My dad read us Star Smashers and I thought that was just about the best book title evah. Wasn't so keen on Bill but did read far too many of the Stainless Steel Rats.
Ha, I'm just reading the Lensmen series for the first time, on book 3 now. It's humorously messed-up politically. "Power sadly corrupts, leaders can never be fully trusted, what a world... so here's the Lens to fix all that!" Not as messed-up as Heinlein, though a clear forerunner.
Come to think of it, they're probably online. I should look them up again -- I've forgotten everything except the thousand-year breeding plan to create the perfect Lensman, and the insane tone of them all.
Triplanetary is on Gutenberg, but no others - I suspect they're still copyrighted.
Well, that and Vortex Blaster - both of which are in the Lensmen universe but not really the main Lensmen series.
Man, bagging on Doc? I must have read the series at just the right time, since scenes from the series are foundational to my love of SF. The man invented Space Opera! Have a little respect!

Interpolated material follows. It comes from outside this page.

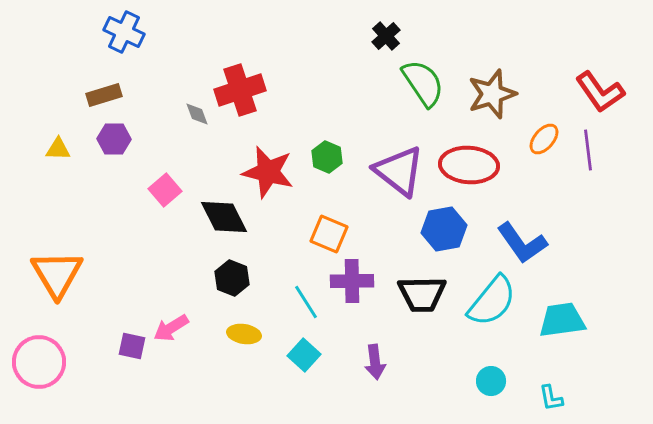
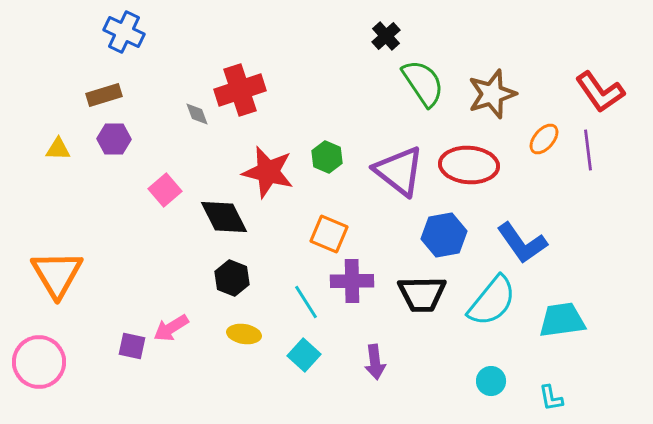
blue hexagon: moved 6 px down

Let me remind you of the nature of the prose in question. I've been reading Triplanetary off and on since comment 114. A sample:
For that oven-girdled fortress was powered to withstand any conceivable assault; but the _Boise_'s power and momentum were now inconceivable, and every watt and every dyne was solidly behind that hellishly flaming, that voraciously tearing, that irresistibly ravening cylinder of energy incredible!
that irresistibly ravening cylinder of energy incredible!

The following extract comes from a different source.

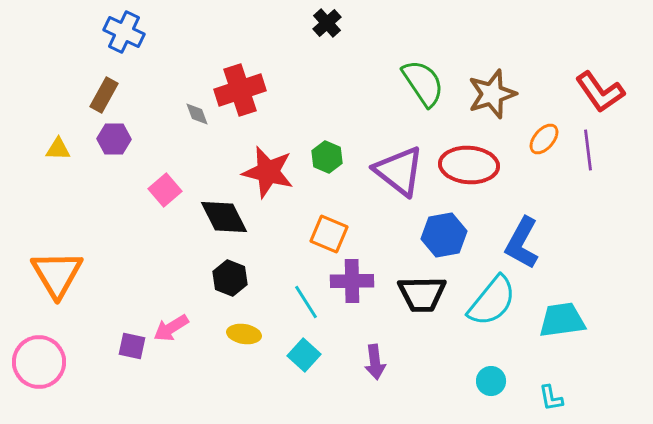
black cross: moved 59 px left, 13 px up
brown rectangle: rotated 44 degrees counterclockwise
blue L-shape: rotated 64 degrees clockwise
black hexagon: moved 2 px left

This one has beheld Labs' cock -- and lived!
Note, to be clear, that the inconceivably powerful interstellar warship is named after a city in Idaho. Not that it makes the writing actually worse, but I think it adds something.

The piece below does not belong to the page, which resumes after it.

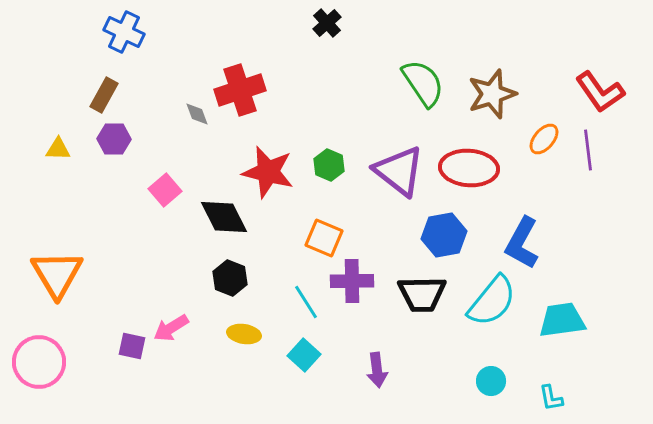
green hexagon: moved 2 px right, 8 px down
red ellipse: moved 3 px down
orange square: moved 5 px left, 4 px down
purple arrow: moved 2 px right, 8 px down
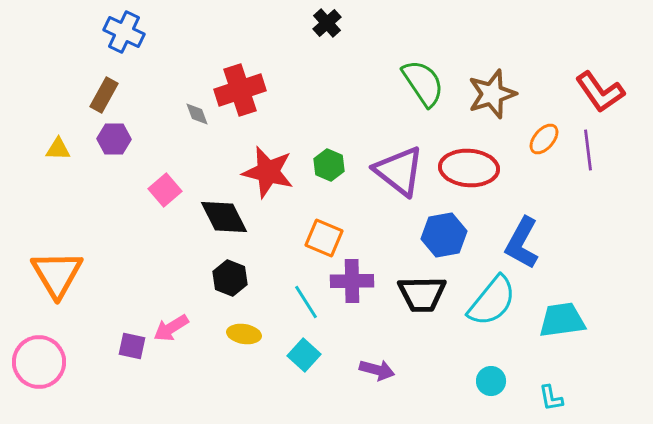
purple arrow: rotated 68 degrees counterclockwise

Triplanetary sucks, however.
Gutenberg has the first two Skylark books, which I think are more directly the inspiration for Star Smashers of the Galaxy Rangers. The opening scene of Skylark of Space is clearly the inspiration for the invention of cheddite.
I learn from the Google that cheddite is the actual name of a kind of explosive.
Reading some more, I see that I forgot how much it all sounds like Bela Lugosi's monologue about building a race of ant supermen from Ed Wood.
I don't think Glen Moon can be performance art -- he's in the Detroit Free Press. coupled with the voting figures they also give -- an irresistible ravening cylinder of apathy incredible has landed on Detroit -- it makes me wonder why you haven't all taken out Canadian nationality yet.
why you haven't all taken out Canadian nationality yet
They're kinda stingy with it these days.
118: My SF-loving friends and I once tried talking like Doc wrote. Trouble was, we couldn't get a whole thought out without choking on irrepressible vesuvian-like spasms of gut-rupturing gales of laughter.
(And now that I think of it, was Doc parodying bizspeak?)
I know he was an actual candidate; but his candidacy could conceivably have been a prank.
125: Bizspeak existed in the 20's, certainly, but I wouldn't call this "parody." Maybe this was some variety of fresh, modern way of talking. The most contemporary is what dates the fastest.
Not referring to 118, but rather his dialog.
"Kinda loaded the dice a trifle once or twice, didn't you? I don't think anybody but me smelled a rat, though."